_Parts of the exercise_
1. Can you output the part of the breakup advice text below from "Also, it would" to "not the last.", copied word for word?
2. Answer these questions from the breakup advice text below:
(a) What two effects does cleaning have?
(b) From whom should someone who is moving out seek help?
(c) What might act as a therapy?
3. Does each statement below agree with the breakup advice text that follows? Answer yes or no and quote the words that decide it.
(a) Cleaning takes a lot of mental effort.
(b) Shutting yourself away from the world while grieving the loss of the relationship is ok.
(c) Posters and wallpapers can bring newness and freshness to your space.

-- Excerpt to read follows --

Clean up the mess and you may bring certain new things like posters, wall papers etc. to bring newness and freshness to your space.

Cleaning removes a lot of clutter and also reduces your stress level.

It keeps you busy and doesn’t require much of mental effort as well.

 Incase if you are the one moving out; you may have to look for temporary house to put up.

Seek help from friends and relatives for the time being till you make a living arrangement for yourself.

Also, it would feel good to be surrounded with people in dealing with breakup rather than all alone.   

Meet up people

At times, after breakup you might feel embarrassed in meeting your friends, relatives and others including your parents.

It is necessary to go out and meet them since they have been with you in your ups and downs and will understand your situation.

They would demonstrate their love and support. 

After you have acknowledged the fact that yes, you had a break up; it is necessary that you connect with people once again. 

You are not the first person on earth to have a breakup and definitely not the last.

Do not shut yourself away from the world (During the period of grieving over the loss of the relationship, it is ok.

But do not overstretch it).  

You need to surround yourself with people who truly love you and will handle you patiently in this phase of life

(post breakup, you may sometimes become a crying baby or simply irritated or go through a whirlpool of emotions which needs to be carefully dealt with).

Talking to a close friend or somebody with whom you share a good equation might act as a therapy for you.

-- Excerpt to read concluded --
-- Data supplied follows --

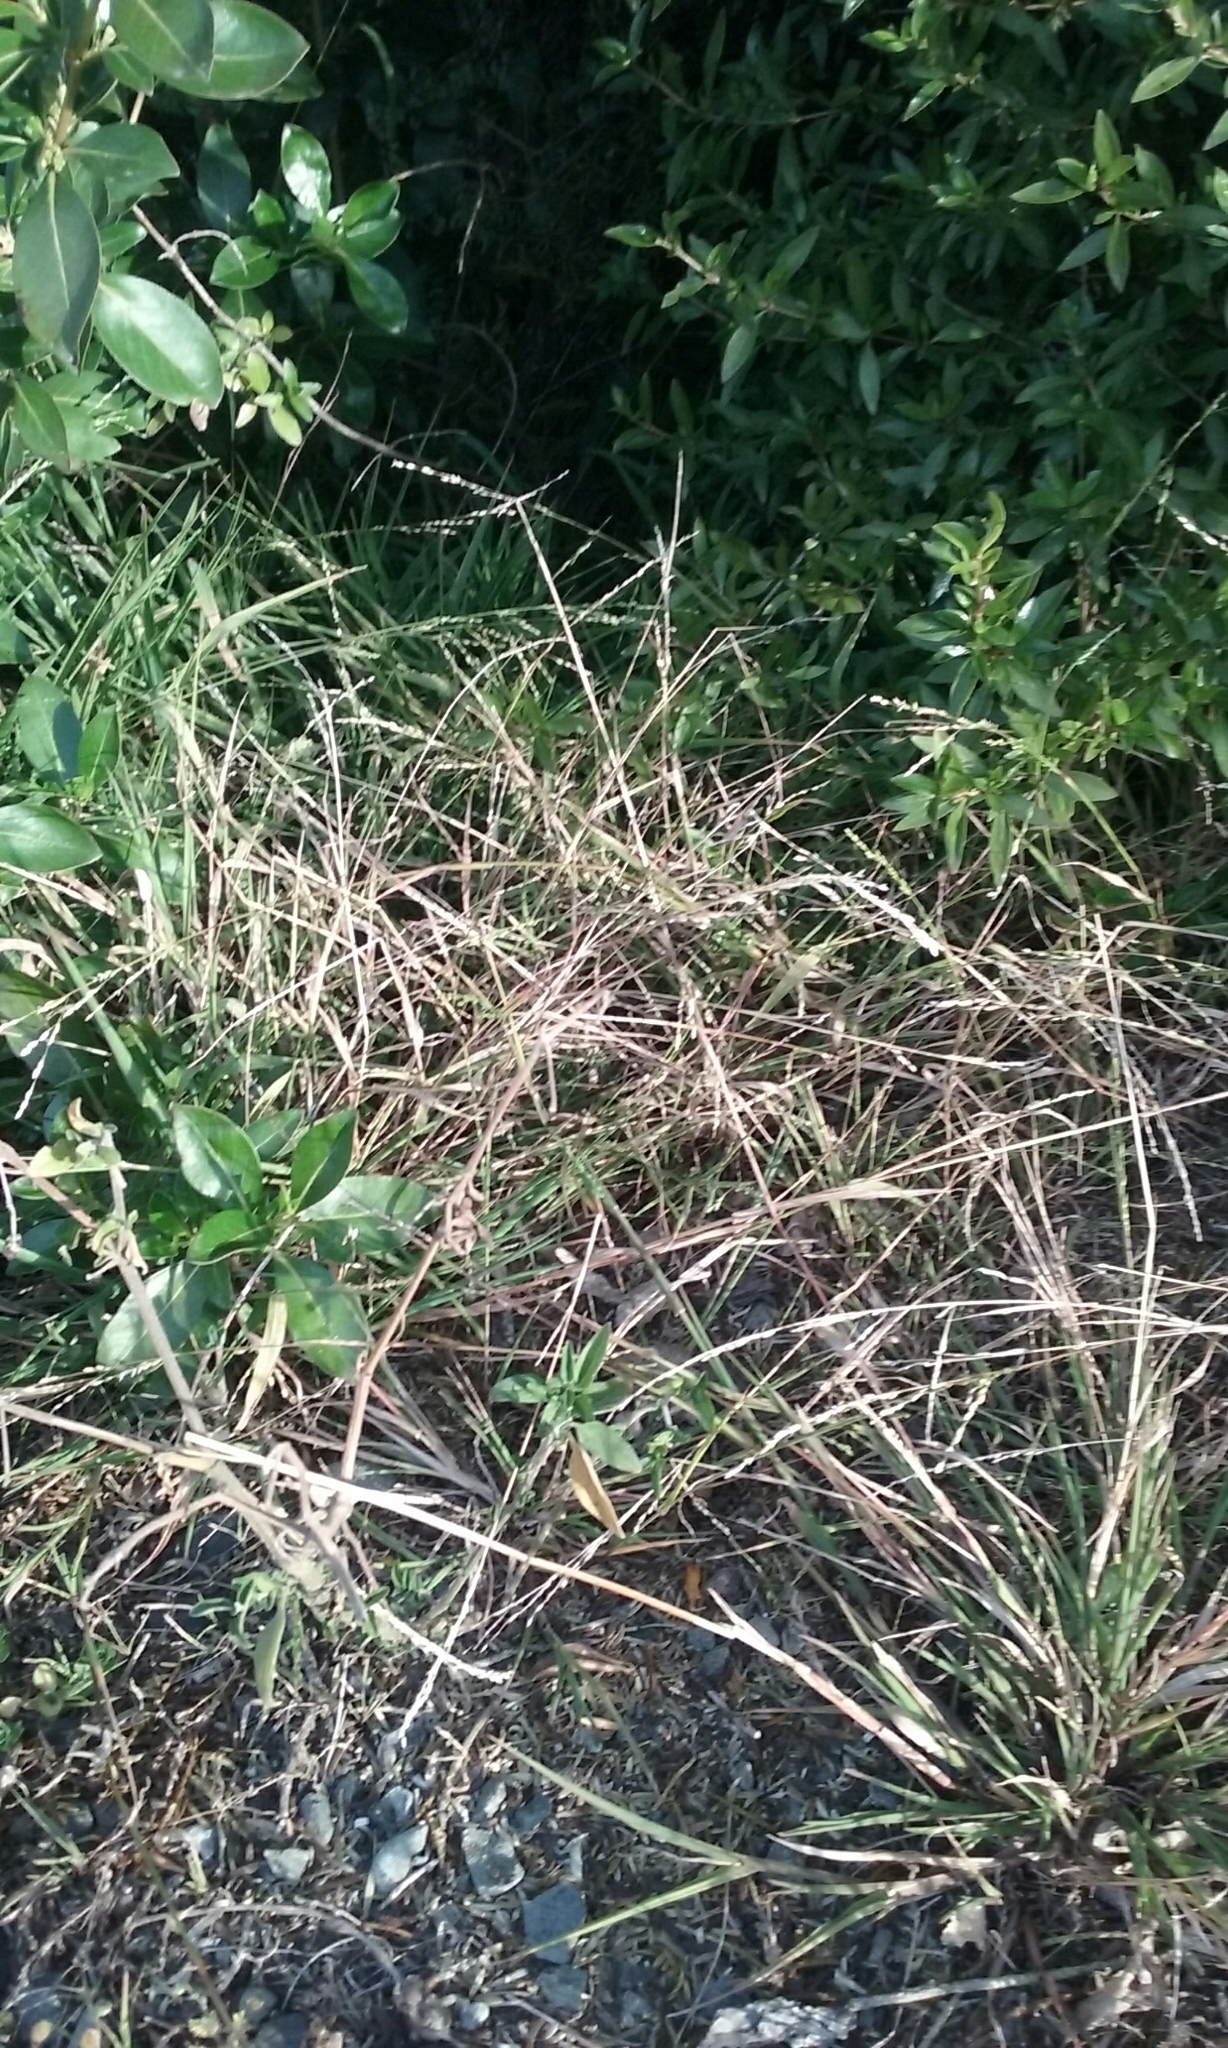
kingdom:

-- Data supplied concluded --
-- Data supplied follows --

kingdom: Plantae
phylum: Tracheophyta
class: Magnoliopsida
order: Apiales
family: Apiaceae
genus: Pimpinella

-- Data supplied concluded --

_Answers for this exercise_
1.
Also, it would feel good to be surrounded with people in dealing with breakup rather than all alone.   

Meet up people

At times, after breakup you might feel embarrassed in meeting your friends, relatives and others including your parents.

It is necessary to go out and meet them since they have been with you in your ups and downs and will understand your situation.

They would demonstrate their love and support. 

After you have acknowledged the fact that yes, you had a break up; it is necessary that you connect with people once again. 

You are not the first person on earth to have a breakup and definitely not the last.

2.
(a) It removes a lot of clutter and reduces your stress level.
(b) From friends and relatives.
(c) Talking to a close friend or somebody with whom you share a good equation.

3.
(a) No: "It keeps you busy and doesn’t require much of mental effort as well."
(b) Yes: "During the period of grieving over the loss of the relationship, it is ok."
(c) Yes: "you may bring certain new things like posters, wall papers etc. to bring newness and freshness to your space."